Noise, either arising from the environment or due to inherent randomness, is an unavoidable feature of information channels, which are used to transmit data between two or more parties. So-called zero-error capacities of such channels are the optimal rates at which information can be transmitted via the channel with a zero probability of error when multiple uses of the channel are allowed.

While in practice the effects of noise change with time, the capacity theories available until now focus mostly on the simplified picture where the successive uses of the channel are independent. This project aims at establishing the theoretical foundations that would allow the estimation of zero-error capacities and closely related parameters in the state-dependent regime, where each individual use of the channel depends on its previous uses and the current state of the surrounding noise.

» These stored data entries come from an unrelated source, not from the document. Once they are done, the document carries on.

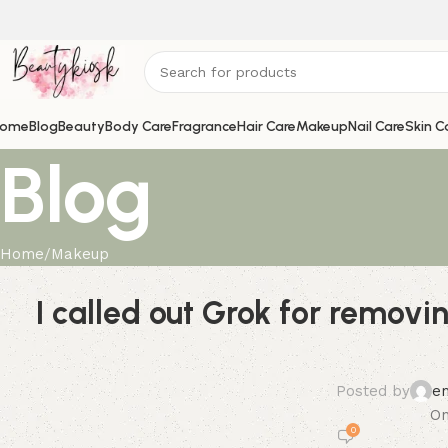
ome
Blog
Beauty
Body Care
Fragrance
Hair Care
Makeup
Nail Care
Skin C
Blog
Home
Makeup
I called out Grok for remov
Posted by
e
On
0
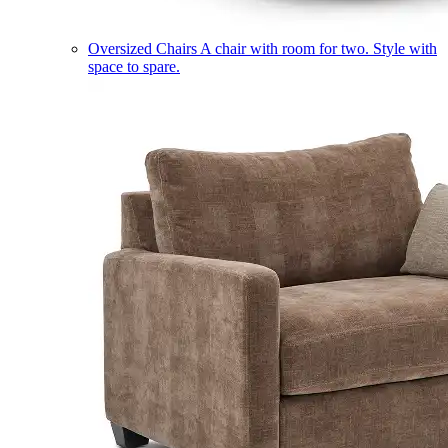
Oversized Chairs
A chair with room for two. Style with
space to spare.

It is using the developed framework to study a special case of information channels, which are viewed as strategies for games -- called two-prover games -- in which two players are tested by a verifier, through a question-answer process, for the joint possession of a certain piece of knowledge. Such games have until now been considered only in the memoryless situation where the successive rounds of the game are played independently from each other.

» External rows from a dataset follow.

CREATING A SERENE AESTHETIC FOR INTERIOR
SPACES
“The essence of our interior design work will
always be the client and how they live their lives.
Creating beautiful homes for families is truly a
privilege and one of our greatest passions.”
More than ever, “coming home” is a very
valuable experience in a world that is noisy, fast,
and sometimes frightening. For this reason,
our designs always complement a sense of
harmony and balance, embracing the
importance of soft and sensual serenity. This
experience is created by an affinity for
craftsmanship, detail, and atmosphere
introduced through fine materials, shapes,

The project is studying the winning rates of two-prover games, where the players and the verifier possess memory and the rules of the game -- the tested knowledge -- may evolve with time.

In the setting of information channels, the project is defining and studying the zero-error capacity of a channel with memory, which covers as a special case the usual zero-error capacity of a memoryless channel as a one-shot parameter. This is being achieved through the introduction of the confusability graph of a state-dependent channel, while estimations and bounds for this parameter are obtained by developing a measurable version of the well-known Lovász number of a finite graph.

In the setting of two prover games, the project is developing no-signaling correlations between players with memory, including useful subclasses such as the class of quantum correlations, as a far-reaching generalization of no-signaling correlations between players of games with finite question-answer sets. This approach allows the consideration of value-separation questions and the identification of the players' asymptotic behavior in a general framework, allowing the application of functional analytic and operator theoretic tools.

This award reflects NSF's statutory mission and has been deemed worthy of support through evaluation using the Foundation's intellectual merit and broader impacts review criteria.